Step 1: Import Necessary Libraries
First, you’ll need to import the libraries necessary for polynomial regression. Here’s what you’ll need:
import numpy as np
import matplotlib.pyplot as plt
from sklearn.preprocessing import PolynomialFeatures
from sklearn.linear_model import LinearRegression
from sklearn.metrics import mean_squared_error, r2_score
Step 2: Generate or Import Your Data
You’ll need data to perform polynomial regression on. For the purposes of this article, let’s generate some data.
# Set a random seed for reproducibility
np.random.seed(0)
# Create a function to generate a polynomial dataset
def create_polynomial_data(n):
X = np.linspace(-3, 3, n)
y = X ** 3 + 2 * X**2 - 3 * X + 2
y += np.random.normal(0, 1, n) # add some noise
return X, y
X, y = create_polynomial_data(100)
# Plot the data
plt.scatter(X, y)
plt.show()

Step 3: Reshape Your Data
The LinearRegression
class in the sklearn library expects a 2D array-like object as the feature matrix. Therefore, we need to reshape our X array as our data is not a 2D array.
# Reshape your data
X = X[:, np.newaxis]
Step 4: Create Polynomial Features
Next, we need to transform our matrix of predicted variables into a new matrix containing additional columns for the nth degree of each feature.
# Create polynomial features
polynomial_features = PolynomialFeatures(degree=3)
X_poly = polynomial_features.fit_transform(X)
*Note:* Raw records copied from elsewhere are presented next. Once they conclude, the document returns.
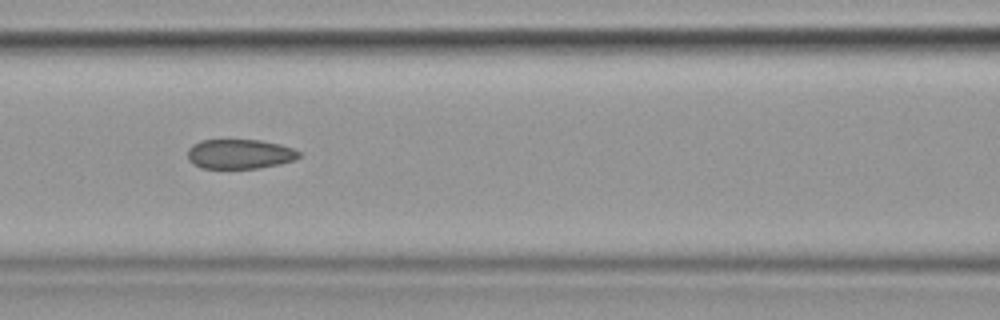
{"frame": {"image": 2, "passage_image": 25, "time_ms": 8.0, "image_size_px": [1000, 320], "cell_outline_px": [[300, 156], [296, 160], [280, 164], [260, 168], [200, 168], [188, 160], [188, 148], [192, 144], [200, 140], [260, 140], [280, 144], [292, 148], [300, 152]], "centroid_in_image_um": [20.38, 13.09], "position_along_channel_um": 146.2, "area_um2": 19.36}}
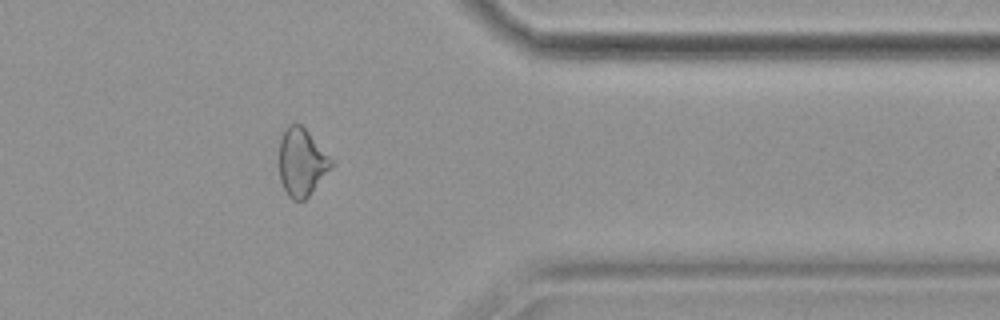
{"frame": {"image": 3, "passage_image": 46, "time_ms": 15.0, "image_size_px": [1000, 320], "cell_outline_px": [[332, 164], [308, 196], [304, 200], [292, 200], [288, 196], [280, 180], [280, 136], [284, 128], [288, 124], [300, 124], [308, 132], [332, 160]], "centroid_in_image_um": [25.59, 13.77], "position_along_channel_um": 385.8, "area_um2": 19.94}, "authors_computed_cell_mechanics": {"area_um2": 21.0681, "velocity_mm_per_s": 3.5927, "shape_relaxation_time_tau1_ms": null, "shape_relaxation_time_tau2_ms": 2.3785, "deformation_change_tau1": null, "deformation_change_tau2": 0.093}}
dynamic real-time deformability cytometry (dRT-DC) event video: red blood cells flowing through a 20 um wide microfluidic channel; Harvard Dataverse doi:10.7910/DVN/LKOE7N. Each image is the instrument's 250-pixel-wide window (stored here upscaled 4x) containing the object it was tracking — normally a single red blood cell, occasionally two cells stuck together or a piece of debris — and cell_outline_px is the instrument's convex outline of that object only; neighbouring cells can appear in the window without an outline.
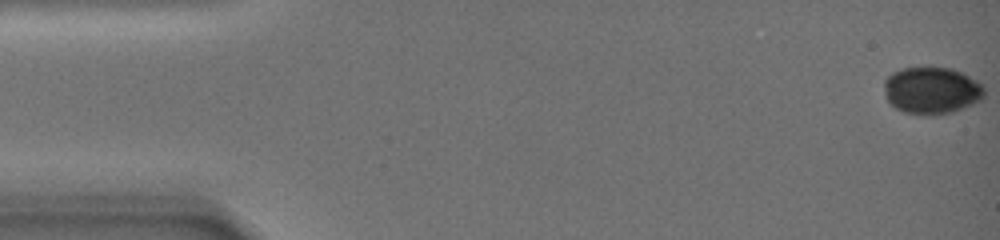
{"species": "common noctule bat (a hibernating species)", "species_latin": "Nyctalus noctula", "temperature_condition": "warm", "stored_images_in_passage": 13, "camera_frame_rate_fps": 3000, "um_per_image_px": 0.085, "animal": {"sex": "female", "body_mass_g": 19.0, "forearm_length_mm": 51.5}, "frame": {"image": 1, "passage_image": 1, "time_ms": 0.0, "image_size_px": [1000, 240], "cell_outline_px": [[984, 96], [980, 100], [972, 104], [952, 112], [932, 116], [904, 112], [896, 108], [888, 100], [884, 92], [884, 80], [892, 72], [900, 68], [952, 68], [976, 80], [984, 88]], "centroid_in_image_um": [79.17, 7.69], "position_along_channel_um": 5.8, "area_um2": 27.34}}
In the above code, degree=3
is used for our polynomial regression example. This can be adjusted depending on the relationship you observe in the data.
Step 5: Fit the Model
We can now fit our model using the LinearRegression
class from sklearn.
# Fit the model
model = LinearRegression()
model.fit(X_poly, y)
Step 6: Make Predictions
Now that we’ve fitted our model, we can use it to make predictions.
# Make predictions
y_poly_pred = model.predict(X_poly)
Step 7: Evaluate the Model
Finally, we should evaluate our model using metrics such as Mean Squared Error (MSE) and the Coefficient of Determination (R² score).
# Calculate root mean squared error
rmse = np.sqrt(mean_squared_error(y, y_poly_pred))
# Calculate R^2 Score
r2 = r2_score(y, y_poly_pred)
print(f"Root Mean Squared Error: {rmse}")
print(f"R^2 Score: {r2}")
Step 8: Visualize the Results
We can also visualize our polynomial regression model with a plot.
import operator
# Sort the values of x before line plot
sort_axis = operator.itemgetter(0)
sorted_zip = sorted(zip(X, y_poly_pred), key=sort_axis)
X, y_poly_pred = zip(*sorted_zip)
plt.scatter(X, y, s=10)
plt.plot(X, y_poly_pred, color='r')
plt.show()

That’s it! This guide should help you perform polynomial regression in Python. Remember, though, polynomial regression may not be suitable for all datasets, and may result in overfitting if the degree of the polynomial is too high. Always evaluate your models and check your assumptions. Also, consider using other regression techniques or data transformations as appropriate.